U-6 typically runs several percentage points higher than U-3. When you hear debates about whether the unemployment rate understates the true jobs picture, U-6 is usually what people are pointing to as the more comprehensive alternative.
Seasonal Adjustment
Raw unemployment numbers swing predictably throughout the year. Retailers hire heavily before the holidays and let workers go in January. Construction slows in winter. Schools release teenagers into the job market every summer. If the BLS reported only the raw numbers, a normal January spike in layoffs might look like a recession, and a summer hiring surge might look like a boom.
To strip out these predictable patterns, the BLS applies seasonal adjustment using a statistical program called X-13ARIMA-SEATS. The process builds a model of each data series, identifies the recurring seasonal component, and removes it so that only the underlying trend and genuinely unexpected changes remain. The seasonally adjusted number is what gets reported as the headline figure each month.
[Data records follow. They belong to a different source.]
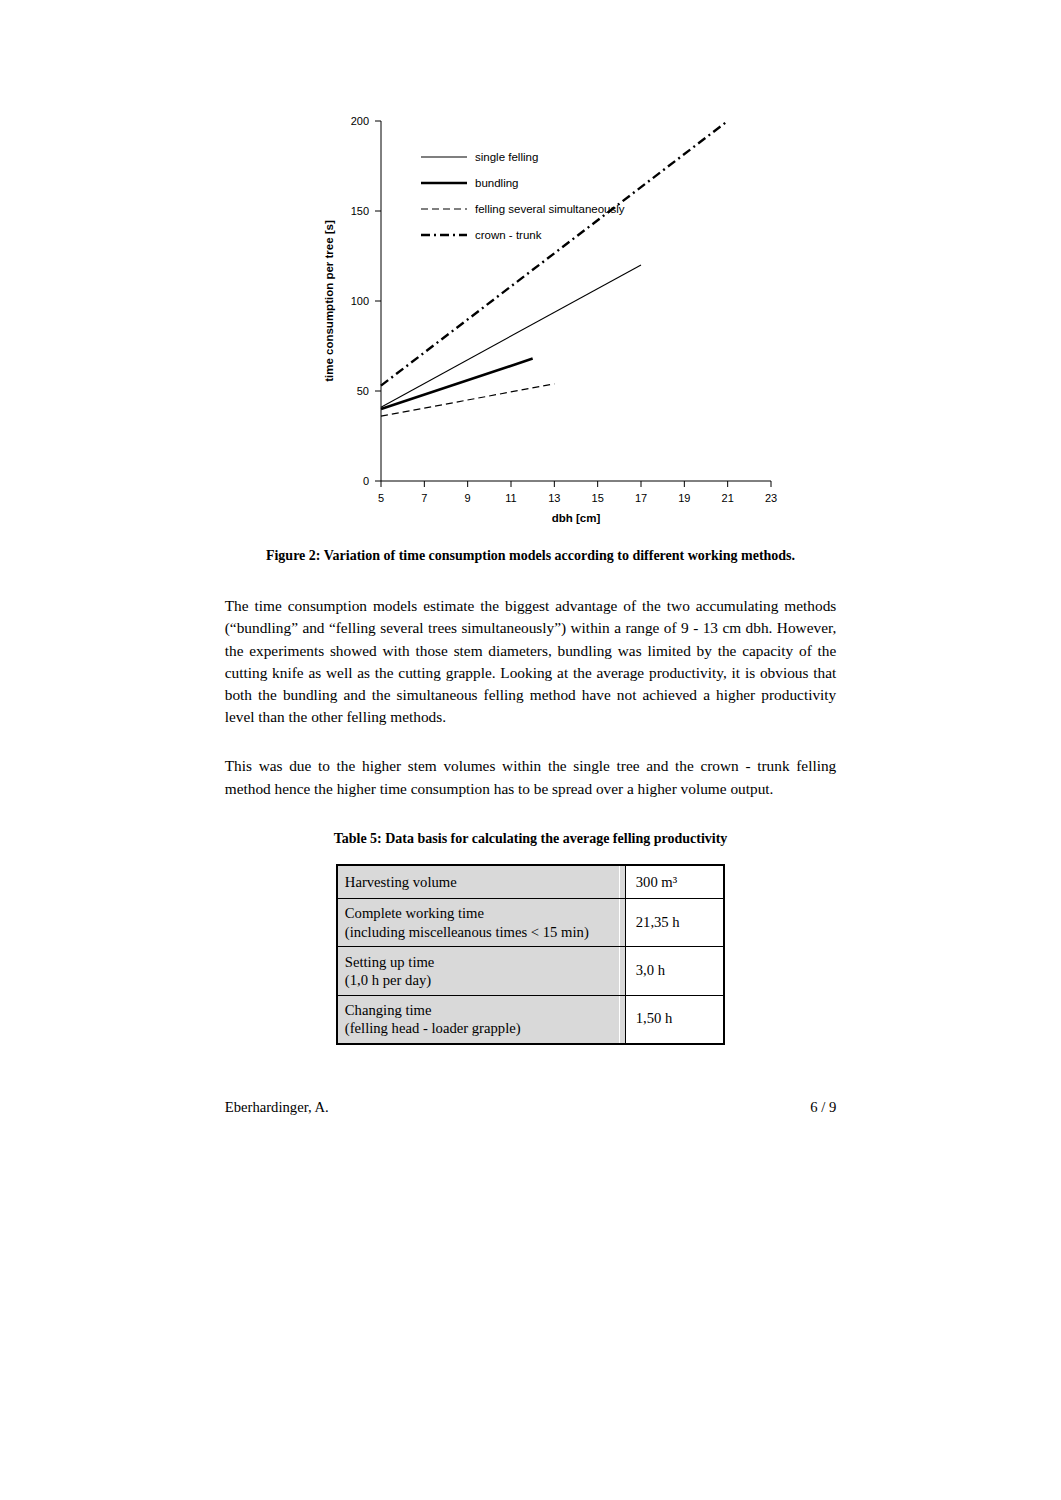y(0)=380, y(200)=20 => y = 380 - v*1.8 0 50 100 150 200 5 7 9 11 13 15 17 19 21 23 dbh [cm] time consumption per tree [s] single felling bundling felling several simultaneously crown - trunk
Figure 2: Variation of time consumption models according to different working methods.
The time consumption models estimate the biggest advantage of the two accumulating methods (“bundling” and “felling several trees simultaneously”) within a range of 9 - 13 cm dbh. However, the experiments showed with those stem diameters, bundling was limited by the capacity of the cutting knife as well as the cutting grapple. Looking at the average productivity, it is obvious that both the bundling and the simultaneous felling method have not achieved a higher productivity level than the other felling methods.
This was due to the higher stem volumes within the single tree and the crown - trunk felling method hence the higher time consumption has to be spread over a higher volume output.
Table 5: Data basis for calculating the average felling productivity
| Harvesting volume | 300 m³ |
| Complete working time (including miscelleanous times < 15 min) | 21,35 h |
| Setting up time (1,0 h per day) | 3,0 h |
| Changing time (felling head - loader grapple) | 1,50 h |
Eberhardinger, A. 6 / 9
The BLS reruns this adjustment every month as new data arrive, which means previously published seasonally adjusted figures can be slightly revised.
Why the Measurement Matters for You
Understanding how unemployment is measured helps you interpret the monthly jobs report with more nuance. If the unemployment rate drops but the labor force also shrank, that could mean people stopped looking rather than finding jobs. If U-3 holds steady but U-6 is climbing, more people may be getting stuck in part-time work involuntarily. And because the household survey only requires one hour of paid work to count someone as employed, a falling unemployment rate doesn’t necessarily mean everyone has stable, full-time work.
The monthly jobs report typically comes out on the first Friday of each month. Both the unemployment rate from the household survey and the job-creation number from the payroll survey are released in the same report, published by the BLS. You can find the full data, including all six U-1 through U-6 measures, on the BLS website at bls.gov.